Indian prime minister Narendra Modi. Picture: REUTERS
Indian prime minister Narendra Modi. Picture: REUTERS

There was a time SA punched above its weight in international relations, but that effervescent legacy dwindled during the era of former president Jacob Zuma. With a new, internationalist President Cyril Ramaphosa SA is now in a position to make up some lost ground. But how and where should SA focus?

A lot depends on how you imagine global politics is likely to unfold. The most obvious and most key feature of the modern era is that the period of a single, global superpower in the form of the US is fading, and in its place will be the triad: the US, China and India. More than that, the nature of “super-powerdom” is also changing. The idea of “global leadership” is embodied in a single nation is fading rapidly. If the presidency of Donald Trump has demonstrated anything, it’s that in a straight battle between the best interests of the globe  as a whole and the US in particular, the answer will be “America first”. Trump has willingly jettisoned the notion of the US as a “force for good” in the world, choosing instead to put the US’s own interests first and always. 

 In reducing global diplomacy to a zero-sum game, Trump has diminished the possibility of winning solutions in which all sides gain. Trump’s trade war is not only about fridges and steel, but it’s also symbolic of a “might is right” mentality as opposed to a rules-based system.

With the US is edging out of the diplomacy arena, the mantle falls to either China or India. China has so far shown the desire and the aptitude to carry the torch. China often claims it has “lifted” 700-million people out of poverty through more than 30 years of reform.

There is no doubt that its achievement has been extraordinary, although it’s often forgotten that China put a lot of those people into poverty in the first place through years of benighted communist economics. Still, the development of China and its phenomenal record is something to admire, and there is no doubt that it will be a major force in global diplomacy.

The big, as yet open question concerns India. In many ways, if the 20th century was the US’s  century, the 21st century is India’s to lose. Many armchair economists would claim that China has shown the world a new kind of capitalism in which centralised power enables a country to focus on longer-term goals, deflecting day-to-day political pressure in favour of infrastructure development and overall economic growth. This would explain why China has grown so fast and India, the world’s largest democracy, has lagged. 
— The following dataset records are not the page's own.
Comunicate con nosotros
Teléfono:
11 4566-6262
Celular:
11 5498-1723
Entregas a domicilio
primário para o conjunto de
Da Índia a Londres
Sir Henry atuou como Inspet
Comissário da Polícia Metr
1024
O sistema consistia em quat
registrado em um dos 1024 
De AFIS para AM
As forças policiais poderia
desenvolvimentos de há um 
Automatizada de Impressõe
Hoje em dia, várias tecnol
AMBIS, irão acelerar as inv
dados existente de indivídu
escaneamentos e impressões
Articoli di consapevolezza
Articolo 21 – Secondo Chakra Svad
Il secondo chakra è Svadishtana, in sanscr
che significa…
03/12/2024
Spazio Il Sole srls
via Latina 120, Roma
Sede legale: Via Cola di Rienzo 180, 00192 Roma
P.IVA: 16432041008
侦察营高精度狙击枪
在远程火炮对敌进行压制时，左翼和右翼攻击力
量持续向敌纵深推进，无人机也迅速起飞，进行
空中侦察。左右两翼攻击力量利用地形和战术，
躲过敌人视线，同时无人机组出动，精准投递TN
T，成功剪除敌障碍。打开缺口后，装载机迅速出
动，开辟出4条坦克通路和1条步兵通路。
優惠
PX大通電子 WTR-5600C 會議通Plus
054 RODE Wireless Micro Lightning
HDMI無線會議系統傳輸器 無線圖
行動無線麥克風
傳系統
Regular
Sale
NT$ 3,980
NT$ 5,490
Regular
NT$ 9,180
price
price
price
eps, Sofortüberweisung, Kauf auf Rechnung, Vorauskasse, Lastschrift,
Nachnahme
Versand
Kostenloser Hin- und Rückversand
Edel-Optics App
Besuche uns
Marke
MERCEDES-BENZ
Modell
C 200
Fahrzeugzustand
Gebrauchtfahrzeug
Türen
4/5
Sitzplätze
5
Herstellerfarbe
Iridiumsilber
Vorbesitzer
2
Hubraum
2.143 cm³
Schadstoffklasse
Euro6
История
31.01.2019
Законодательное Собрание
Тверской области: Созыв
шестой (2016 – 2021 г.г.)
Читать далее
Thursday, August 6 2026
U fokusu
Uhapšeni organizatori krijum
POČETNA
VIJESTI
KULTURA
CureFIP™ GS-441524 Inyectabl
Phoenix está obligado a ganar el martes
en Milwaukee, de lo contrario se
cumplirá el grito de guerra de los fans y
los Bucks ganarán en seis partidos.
Yet this claim is specious. First, the comparator should not be China but Pakistan. Pakistan, after all, emerged out of greater India and shares history, population development and some of India’s enormous cultural mix. It’s also a much more authoritarian and militarised state, and yet the number of times Pakistan’s annual economic growth has been faster than India’s over the past 30 years, you can count on the fingers of one hand. 

Second, India’s economic growth is starting to outpace that of China and is likely to do so in the near future. If this holds up, then the theory of the utility of the centralised, authoritarian state falls away. Democracy, it turns out, is not the bottleneck on development it is often claimed to be. Policy decisions, in either democratic or nondemocratic states, are the key.

What about the EU? Surely it will be a force in the modern era? Possibly so, but the EU is a complicated beast, and it’s not clear it will play any notable role in global affairs outside of its members. A single dominant pole is less likely, and many more contenders are out there. Not least, Africa’s most dismaying country after SA , Nigeria. 

In short, SA ought to have two immediate priorities on the diplomatic front; fix the relationship with Nigeria and gently favour India in the battle between the big three. SA shares so much more with India than it does with China or the US; the diplomatic ties should be stronger and mutual lessons greater.